The one who seems to benefit the most from this collective optimism and excitement is RJD2. Ever since his excellent 2002 Def Jux debut Deadringer, he’s been going off the boil, concerning himself with shaky excursions into singer songwriter territory and increasingly rock-flecked productions, (the actually-pretty-good, slightly more traditionalist The Colossus notwithstanding), but here he seems to be liberated by his position as simply the beat maker, with no need to be bothered with any more high-minded concerns than crafting beats that knock. And knock they do, proving to be the album’s backbone and main strength.
He might only have actually produced six tracks on the record, but all of them are prime examples of what he used to do best, and they set the general tone of the whole effort. The shuffling brass-heavy boom-bap of “Hindsight (1998)”, the wobbly percolating bass of “Four Player Mode”, the jazzy retro-rap on the Slug-assisted “Satisfied”; they are the sound of a hip-hop head cutting loose and relaxing, as a result regaining some focus and tapping into the same easy-going spirit that marked his work as great in the first place.
The other producers that contribute generally either work in the same kind of zone as RJD2 or bend a little to the will of the record: Marco Polo brings a slice of his reliable NY-styled hardcore, Surock presents a couple of mellower, haltingly melodic jams, (notably the excellent Blu-featuring “Yellow and Blue”), and !llmind channels the record’s musical architect on the moody “Soul Train (Of Thought)”. The main production that really sticks out is the appropriately sci-fi menace of “Spaceship”, laced by Harry Fraud and a heavy feature from Danny Brown (predictably given the insane hot-streak the man is on right now).

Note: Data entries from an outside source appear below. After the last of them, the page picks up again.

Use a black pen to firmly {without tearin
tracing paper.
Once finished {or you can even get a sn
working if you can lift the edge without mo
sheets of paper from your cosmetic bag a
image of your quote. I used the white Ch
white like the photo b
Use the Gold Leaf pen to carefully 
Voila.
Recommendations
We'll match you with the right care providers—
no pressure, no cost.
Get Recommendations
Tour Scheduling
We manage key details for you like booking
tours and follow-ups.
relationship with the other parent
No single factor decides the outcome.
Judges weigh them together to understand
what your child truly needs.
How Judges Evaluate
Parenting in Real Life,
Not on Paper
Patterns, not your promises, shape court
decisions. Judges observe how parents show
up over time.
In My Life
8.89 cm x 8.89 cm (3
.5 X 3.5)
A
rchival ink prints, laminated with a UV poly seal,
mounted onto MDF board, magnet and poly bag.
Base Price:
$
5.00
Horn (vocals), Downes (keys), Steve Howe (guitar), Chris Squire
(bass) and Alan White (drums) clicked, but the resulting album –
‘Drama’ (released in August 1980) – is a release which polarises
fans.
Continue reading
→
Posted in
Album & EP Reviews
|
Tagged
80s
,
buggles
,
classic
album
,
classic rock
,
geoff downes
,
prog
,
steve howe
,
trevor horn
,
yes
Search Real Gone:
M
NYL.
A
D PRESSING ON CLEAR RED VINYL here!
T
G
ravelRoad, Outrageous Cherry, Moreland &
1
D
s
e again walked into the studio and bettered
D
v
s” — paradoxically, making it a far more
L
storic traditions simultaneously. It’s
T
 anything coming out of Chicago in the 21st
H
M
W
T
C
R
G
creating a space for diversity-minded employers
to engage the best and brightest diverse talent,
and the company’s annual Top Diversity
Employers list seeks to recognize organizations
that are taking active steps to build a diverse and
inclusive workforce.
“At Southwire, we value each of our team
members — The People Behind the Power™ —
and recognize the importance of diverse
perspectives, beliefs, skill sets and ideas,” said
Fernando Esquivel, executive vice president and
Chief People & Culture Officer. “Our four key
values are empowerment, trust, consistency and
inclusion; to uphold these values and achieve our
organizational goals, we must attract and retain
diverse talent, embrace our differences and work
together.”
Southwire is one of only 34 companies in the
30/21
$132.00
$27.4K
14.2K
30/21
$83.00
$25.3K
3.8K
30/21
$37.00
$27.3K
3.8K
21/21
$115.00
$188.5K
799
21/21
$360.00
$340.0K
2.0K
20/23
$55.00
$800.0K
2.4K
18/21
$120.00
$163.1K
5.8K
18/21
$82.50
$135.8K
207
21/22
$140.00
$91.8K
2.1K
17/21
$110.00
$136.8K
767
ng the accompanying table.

Of course, most members of this crew are rappers, and it is them that share the load of carrying the record beyond the generally great beats. They do an able job, all of them sounding energised and genuinely excited to be rapping on the album that’s taken them so long to pull together. They spread themselves all over whatever beat that they inhabit, all of them utilising energetic and nimble flows, rarely changing or letting it up, which actually suits the generally classicist character of the music pretty well. The one area where the album sags is lyrically. The rappers might bring a lot of energy to the table, but they don’t really flex too much lyrical muscle.
Generally the fare is just general battle rap braggadocio with occasional forays into more serious topics like the death of the group’s fifth member Camu and past issues with drug abuse. This is fine, obviously, but they are let down by some downright corny lines; when Danny Brown stops by on the aforementioned “Spaceship” to drop a typically well-crafted verse packed with out-there witticisms, it kind of shows what you might be missing out on. Still, Tage, Jakki and Copywrite do just what’s needed, plus these guys have enough game-time under their belts that you know you’re in more than capable hands. Especially when they’re hands gloved in beats as good as this.